On top of all the positive change in 2013 when it comes to my employment is the huge increase in salary. When I switched jobs, I got about a 30% raise from my previous job. Starting tomorrow, I got another 10% raise for next year. In other words, my salary has increased 50% in a little over 1 year. Granted, it’s much easier to get a higher percentage at the beginning of your career when you don’t make that much, but it’s still some decent progress.
This has been one of the areas where I have struggled. While I have still had some nice highlights from this past year including being featured on major media websites like Yahoo, US News, and others, I fell short in terms of my ambitious goal. 2012 was an awesome year in terms of online growth, and 2013 was more of maintaining that level. No advancement, but I didn’t go backwards either.
I didn’t come close to my 2012 revenue from this blog, but I came to appreciate the small victories and I can only focus my energy on a couple of things each year. 2012 I focused all of my energy on earning money online and 2013 I focused on my career.

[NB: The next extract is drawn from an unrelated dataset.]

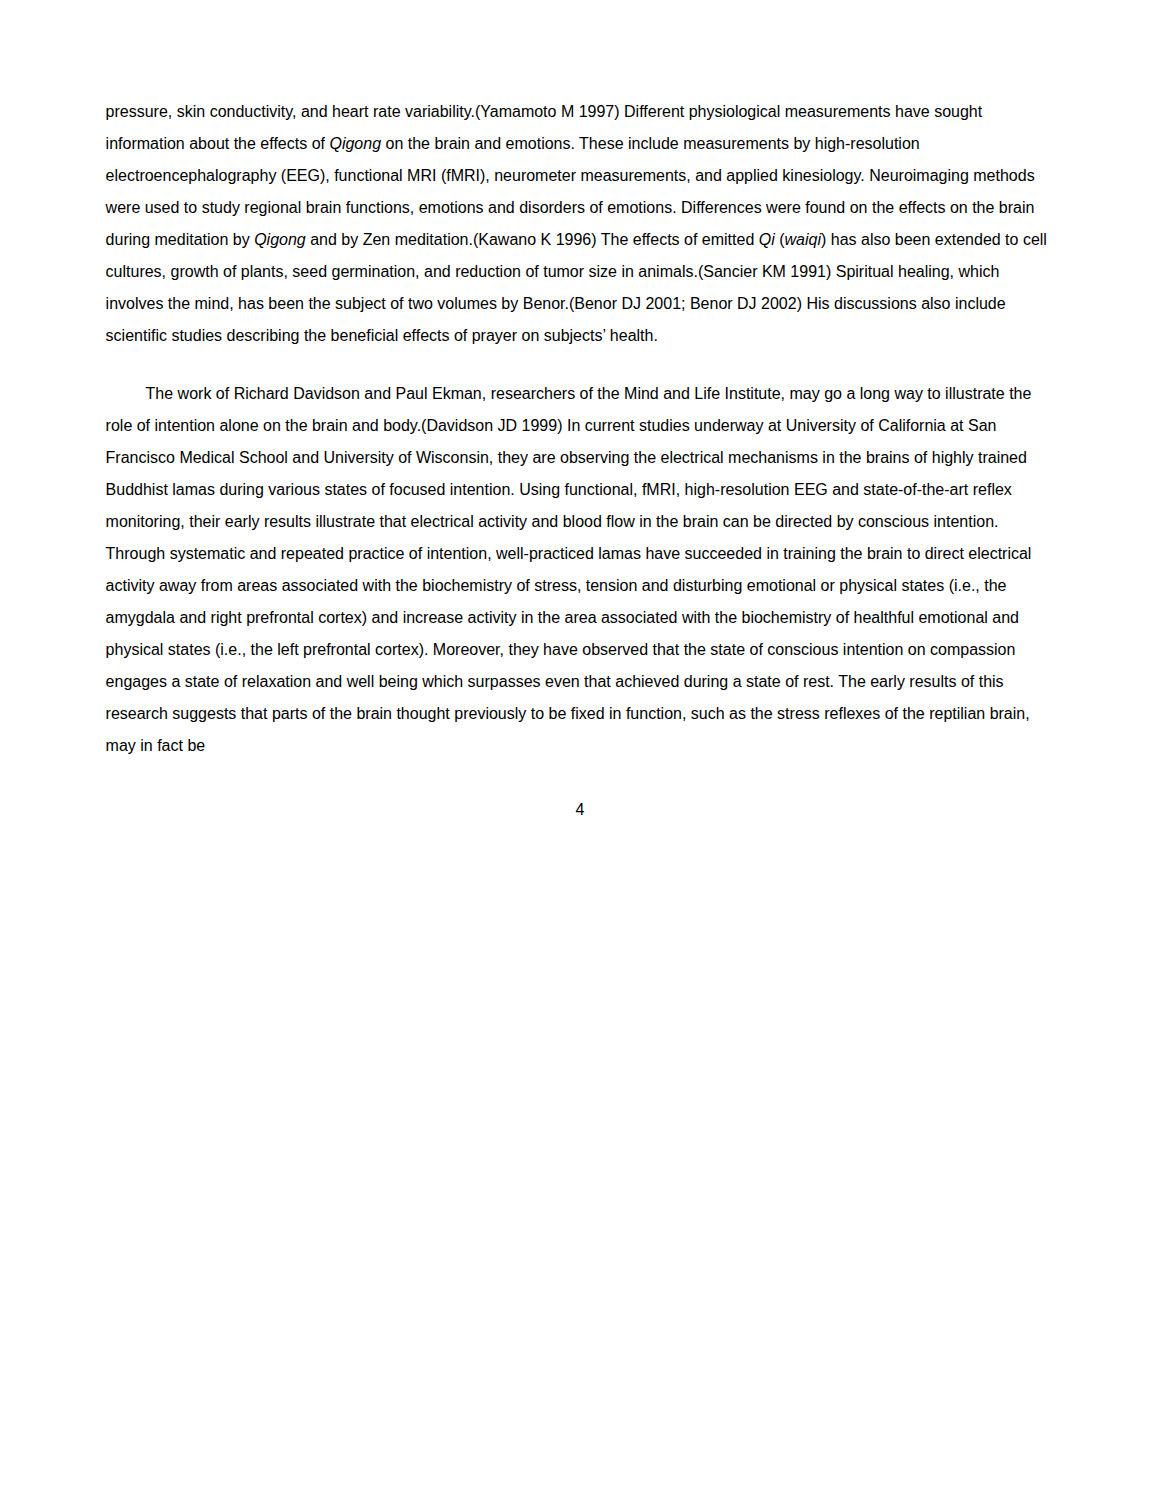pressure, skin conductivity, and heart rate variability.(Yamamoto M 1997) Different physiological measurements have sought information about the effects of Qigong on the brain and emotions. These include measurements by high-resolution electroencephalography (EEG), functional MRI (fMRI), neurometer measurements, and applied kinesiology. Neuroimaging methods were used to study regional brain functions, emotions and disorders of emotions. Differences were found on the effects on the brain during meditation by Qigong and by Zen meditation.(Kawano K 1996) The effects of emitted Qi (waiqi) has also been extended to cell cultures, growth of plants, seed germination, and reduction of tumor size in animals.(Sancier KM 1991) Spiritual healing, which involves the mind, has been the subject of two volumes by Benor.(Benor DJ 2001; Benor DJ 2002) His discussions also include scientific studies describing the beneficial effects of prayer on subjects’ health.
The work of Richard Davidson and Paul Ekman, researchers of the Mind and Life Institute, may go a long way to illustrate the role of intention alone on the brain and body.(Davidson JD 1999) In current studies underway at University of California at San Francisco Medical School and University of Wisconsin, they are observing the electrical mechanisms in the brains of highly trained Buddhist lamas during various states of focused intention. Using functional, fMRI, high-resolution EEG and state-of-the-art reflex monitoring, their early results illustrate that electrical activity and blood flow in the brain can be directed by conscious intention. Through systematic and repeated practice of intention, well-practiced lamas have succeeded in training the brain to direct electrical activity away from areas associated with the biochemistry of stress, tension and disturbing emotional or physical states (i.e., the amygdala and right prefrontal cortex) and increase activity in the area associated with the biochemistry of healthful emotional and physical states (i.e., the left prefrontal cortex). Moreover, they have observed that the state of conscious intention on compassion engages a state of relaxation and well being which surpasses even that achieved during a state of rest. The early results of this research suggests that parts of the brain thought previously to be fixed in function, such as the stress reflexes of the reptilian brain, may in fact be
4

I hope to have a better blend of the two for 2014.
This is a category that I think entrepreneurs often forget about in their efforts to earn more money. 2013 was a very busy year for Mrs. 20s and I. Perhaps more so for her since she was working full-time and also finishing her graduate degree. We were still able to prioritize our relationship in certain ways. We both enjoy quality time. Despite how busy we got, we always hung out together at night before going to bed. We also celebrated our fourth wedding anniversary this year and hung out at one of our favorite vacation spots: Maine. Taking an anniversary trip (even if it’s just for a weekend) has and always will be a priority for us. Despite one of the busiest years in recent history, we enjoyed many great moments together.
Last, but certainly not least is our financial growth over the past year. 2012 was a big year for us to be able to increase our investments significantly (from practically zero to something decent), and 2013 wasn’t too bad either. Not only did we pay for Mrs. 20s graduate degree in cash as we went (avoiding student loans again – success!), but we also maxed out our Roth IRAs, put money in Mrs. 20s’ 403(b) and even managed to save a little for our future home. Saving a down payment for your first home takes a while in the Northeast, especially if you want to avoid PMI. 20% of a home in the midwest, where Mrs. 20s is from is practically nothing. 20% of a condo in Boston is a different story. Luckily, we are both content with staying in our apartment for a couple years.

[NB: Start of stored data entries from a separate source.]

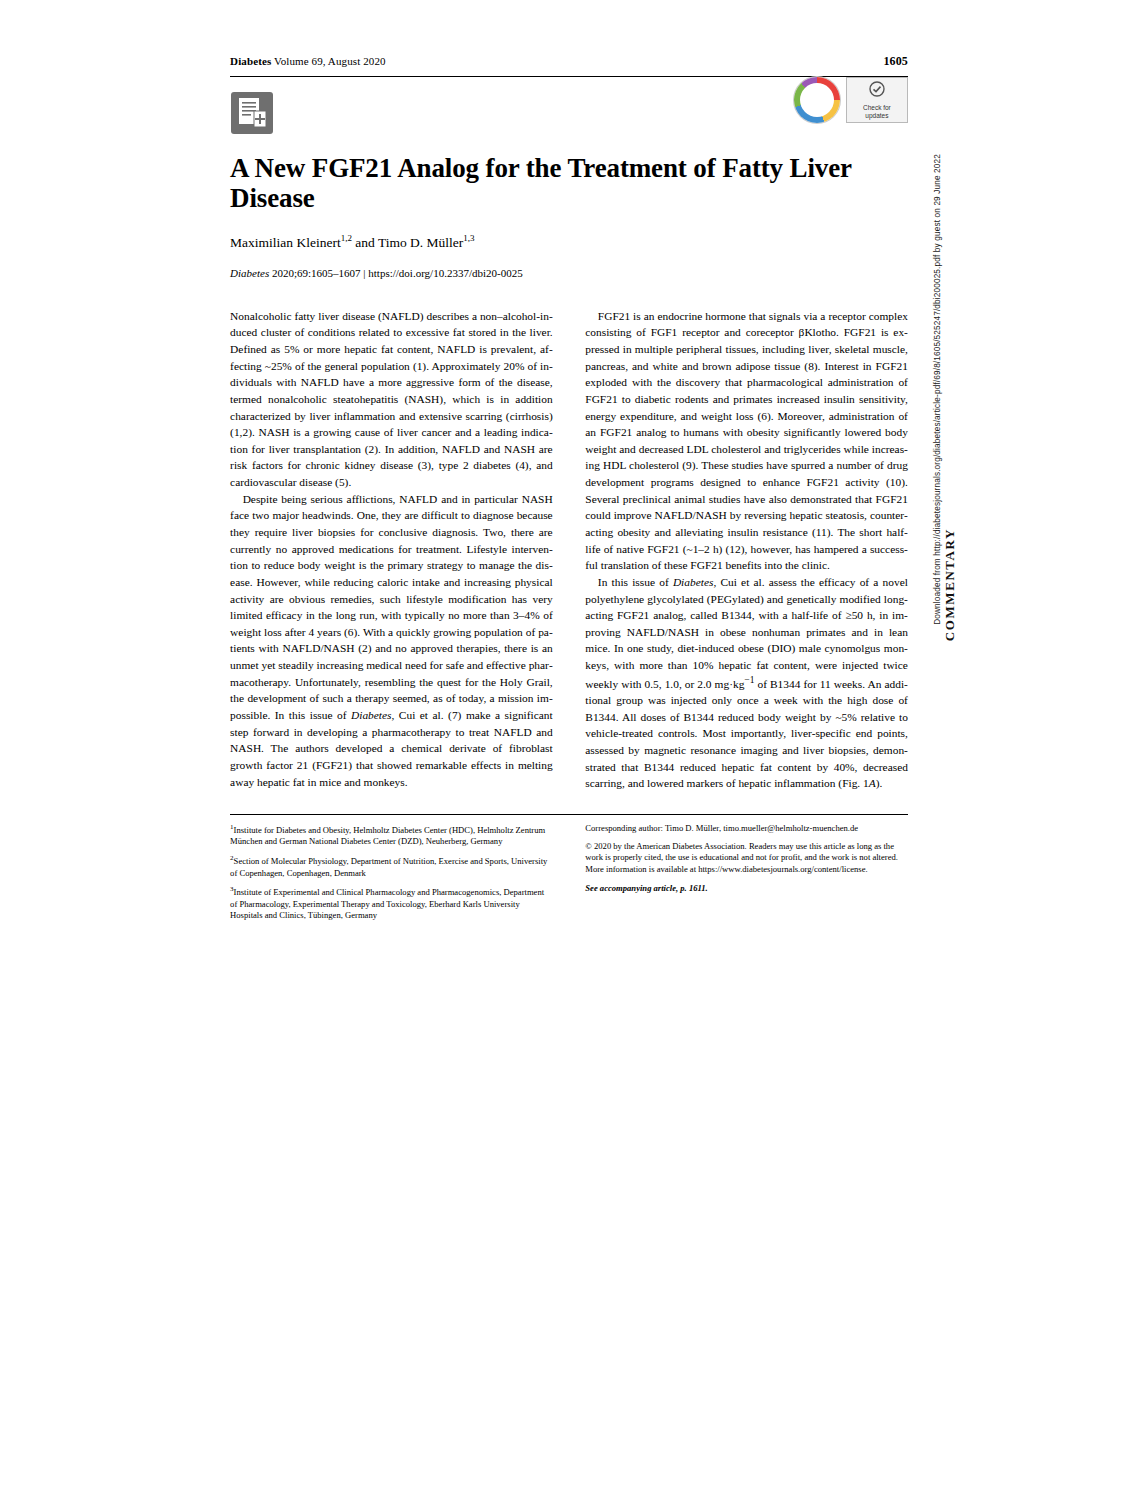Diabetes Volume 69, August 2020
1605
Check for
updates
A New FGF21 Analog for the Treatment of Fatty Liver Disease
Maximilian Kleinert1,2 and Timo D. Müller1,3
Diabetes 2020;69:1605–1607 | https://doi.org/10.2337/dbi20-0025
Nonalcoholic fatty liver disease (NAFLD) describes a non–alcohol-induced cluster of conditions related to excessive fat stored in the liver. Defined as 5% or more hepatic fat content, NAFLD is prevalent, affecting ~25% of the general population (1). Approximately 20% of individuals with NAFLD have a more aggressive form of the disease, termed nonalcoholic steatohepatitis (NASH), which is in addition characterized by liver inflammation and extensive scarring (cirrhosis) (1,2). NASH is a growing cause of liver cancer and a leading indication for liver transplantation (2). In addition, NAFLD and NASH are risk factors for chronic kidney disease (3), type 2 diabetes (4), and cardiovascular disease (5).
Despite being serious afflictions, NAFLD and in particular NASH face two major headwinds. One, they are difficult to diagnose because they require liver biopsies for conclusive diagnosis. Two, there are currently no approved medications for treatment. Lifestyle intervention to reduce body weight is the primary strategy to manage the disease. However, while reducing caloric intake and increasing physical activity are obvious remedies, such lifestyle modification has very limited efficacy in the long run, with typically no more than 3–4% of weight loss after 4 years (6). With a quickly growing population of patients with NAFLD/NASH (2) and no approved therapies, there is an unmet yet steadily increasing medical need for safe and effective pharmacotherapy. Unfortunately, resembling the quest for the Holy Grail, the development of such a therapy seemed, as of today, a mission impossible. In this issue of Diabetes, Cui et al. (7) make a significant step forward in developing a pharmacotherapy to treat NAFLD and NASH. The authors developed a chemical derivate of fibroblast growth factor 21 (FGF21) that showed remarkable effects in melting away hepatic fat in mice and monkeys.
FGF21 is an endocrine hormone that signals via a receptor complex consisting of FGF1 receptor and coreceptor βKlotho. FGF21 is expressed in multiple peripheral tissues, including liver, skeletal muscle, pancreas, and white and brown adipose tissue (8). Interest in FGF21 exploded with the discovery that pharmacological administration of FGF21 to diabetic rodents and primates increased insulin sensitivity, energy expenditure, and weight loss (6). Moreover, administration of an FGF21 analog to humans with obesity significantly lowered body weight and decreased LDL cholesterol and triglycerides while increasing HDL cholesterol (9). These studies have spurred a number of drug development programs designed to enhance FGF21 activity (10). Several preclinical animal studies have also demonstrated that FGF21 could improve NAFLD/NASH by reversing hepatic steatosis, counteracting obesity and alleviating insulin resistance (11). The short half-life of native FGF21 (~1–2 h) (12), however, has hampered a successful translation of these FGF21 benefits into the clinic.
In this issue of Diabetes, Cui et al. assess the efficacy of a novel polyethylene glycolylated (PEGylated) and genetically modified long-acting FGF21 analog, called B1344, with a half-life of ≥50 h, in improving NAFLD/NASH in obese nonhuman primates and in lean mice. In one study, diet-induced obese (DIO) male cynomolgus monkeys, with more than 10% hepatic fat content, were injected twice weekly with 0.5, 1.0, or 2.0 mg·kg−1 of B1344 for 11 weeks. An additional group was injected only once a week with the high dose of B1344. All doses of B1344 reduced body weight by ~5% relative to vehicle-treated controls. Most importantly, liver-specific end points, assessed by magnetic resonance imaging and liver biopsies, demonstrated that B1344 reduced hepatic fat content by 40%, decreased scarring, and lowered markers of hepatic inflammation (Fig. 1A).
Downloaded from http://diabetesjournals.org/diabetes/article-pdf/69/8/1605/525247/dbi200025.pdf by guest on 29 June 2022
COMMENTARY
1Institute for Diabetes and Obesity, Helmholtz Diabetes Center (HDC), Helmholtz Zentrum München and German National Diabetes Center (DZD), Neuherberg, Germany
2Section of Molecular Physiology, Department of Nutrition, Exercise and Sports, University of Copenhagen, Copenhagen, Denmark
3Institute of Experimental and Clinical Pharmacology and Pharmacogenomics, Department of Pharmacology, Experimental Therapy and Toxicology, Eberhard Karls University Hospitals and Clinics, Tübingen, Germany
Corresponding author: Timo D. Müller, timo.mueller@helmholtz-muenchen.de
© 2020 by the American Diabetes Association. Readers may use this article as long as the work is properly cited, the use is educational and not for profit, and the work is not altered. More information is available at https://www.diabetesjournals.org/content/license.
See accompanying article, p. 1611.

As I’ve mentioned before, there’s no better single indicator of financial progress than your net worth. While we were not able to increase our net worth another 50% in a year’s time, we did come pretty close. It’s much harder to maintain the 50% growth per year after the first year or two since you need more growth to maintain the same percentage of the growth. I’ll calculate our net worth tomorrow for the official 2013 end of year number, but I would estimate that we’ve seen at least 35-40% growth in our net worth this past year. I know that our net worth growth rate will continue to deteriorate, but if the market continues to perform well, we may be able to maintain a 35% growth next year too.*
*I don’t share my net worth for security reasons, but please know that a 40% growth rate is very easy to accomplish when you don’t have much in savings. But, even if it doesn’t calculate to a lot of benjamins, a 35-40% growth rate is still good. Too many people delay savings until mid-career and they miss out on the benefits of compound interest. I share these percentages to show that anyone with an average salary can increase their financial position.